#### What to do:
Among the entries below, which lines run from the line with "Figure 4. The" through the line with "Figure 8: Variations"? Retype those, both ends included, exactly and without pictures.

#### Data in this exercise:
Content starts

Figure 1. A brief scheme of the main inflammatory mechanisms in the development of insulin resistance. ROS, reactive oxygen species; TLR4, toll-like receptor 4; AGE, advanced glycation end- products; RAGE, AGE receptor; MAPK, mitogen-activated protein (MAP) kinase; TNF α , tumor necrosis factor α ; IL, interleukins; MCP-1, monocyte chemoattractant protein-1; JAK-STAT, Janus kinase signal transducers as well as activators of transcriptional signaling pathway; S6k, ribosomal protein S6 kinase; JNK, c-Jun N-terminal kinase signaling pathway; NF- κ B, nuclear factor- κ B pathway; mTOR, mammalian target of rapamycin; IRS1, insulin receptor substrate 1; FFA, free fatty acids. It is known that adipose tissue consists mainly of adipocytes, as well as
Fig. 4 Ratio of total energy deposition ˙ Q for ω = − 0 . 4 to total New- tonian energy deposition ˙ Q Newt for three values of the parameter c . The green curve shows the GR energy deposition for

Content ends
Content starts

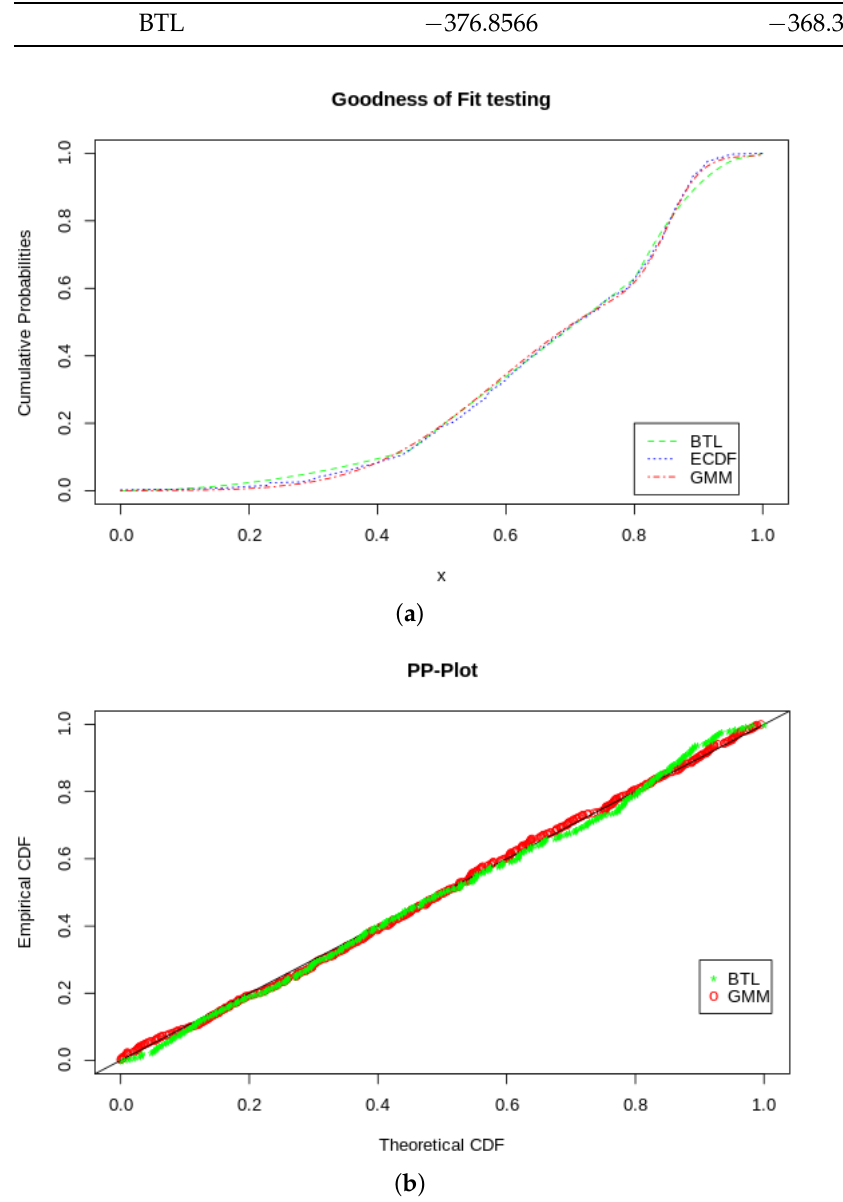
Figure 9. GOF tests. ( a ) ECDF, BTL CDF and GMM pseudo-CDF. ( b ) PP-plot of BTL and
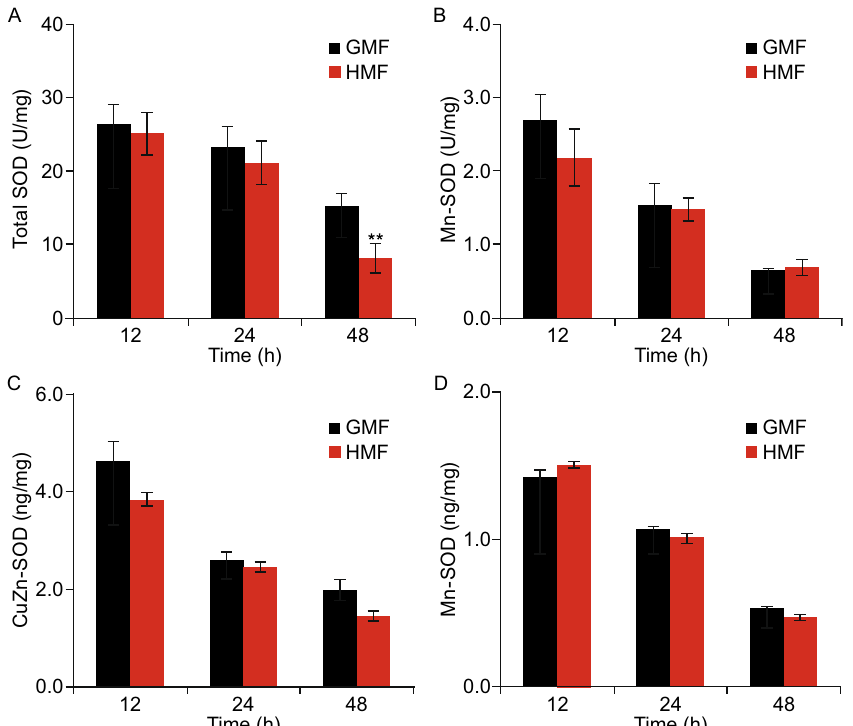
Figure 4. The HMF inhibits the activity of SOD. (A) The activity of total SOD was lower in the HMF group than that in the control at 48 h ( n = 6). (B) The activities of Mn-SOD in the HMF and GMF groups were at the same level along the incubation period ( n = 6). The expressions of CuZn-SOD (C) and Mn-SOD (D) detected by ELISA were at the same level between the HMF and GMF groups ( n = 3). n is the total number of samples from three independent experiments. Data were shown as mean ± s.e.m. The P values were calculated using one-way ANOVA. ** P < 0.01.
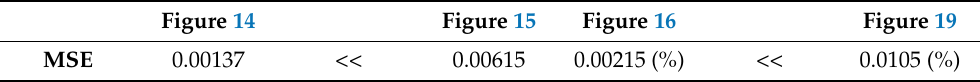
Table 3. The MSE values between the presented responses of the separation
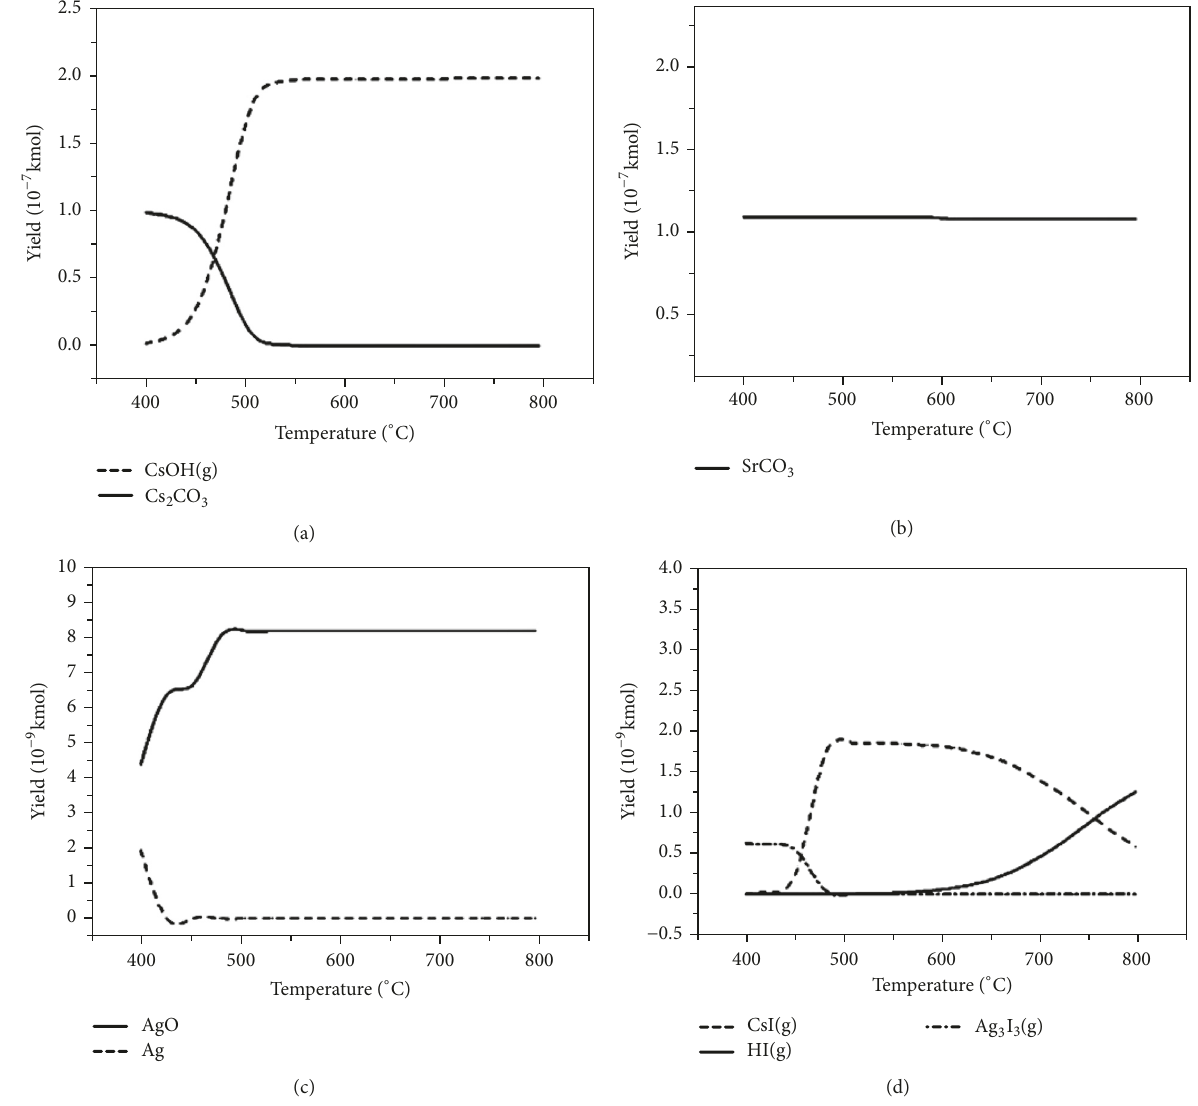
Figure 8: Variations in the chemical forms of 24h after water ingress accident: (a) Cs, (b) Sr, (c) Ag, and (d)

Content ends

#### Reply to the task:
Figure 4. The HMF inhibits the activity of SOD. (A) The activity of total SOD was lower in the HMF group than that in the control at 48 h ( n = 6). (B) The activities of Mn-SOD in the HMF and GMF groups were at the same level along the incubation period ( n = 6). The expressions of CuZn-SOD (C) and Mn-SOD (D) detected by ELISA were at the same level between the HMF and GMF groups ( n = 3). n is the total number of samples from three independent experiments. Data were shown as mean ± s.e.m. The P values were calculated using one-way ANOVA. ** P < 0.01.
Table 3. The MSE values between the presented responses of the separation
Figure 8: Variations in the chemical forms of 24h after water ingress accident: (a) Cs, (b) Sr, (c) Ag, and (d)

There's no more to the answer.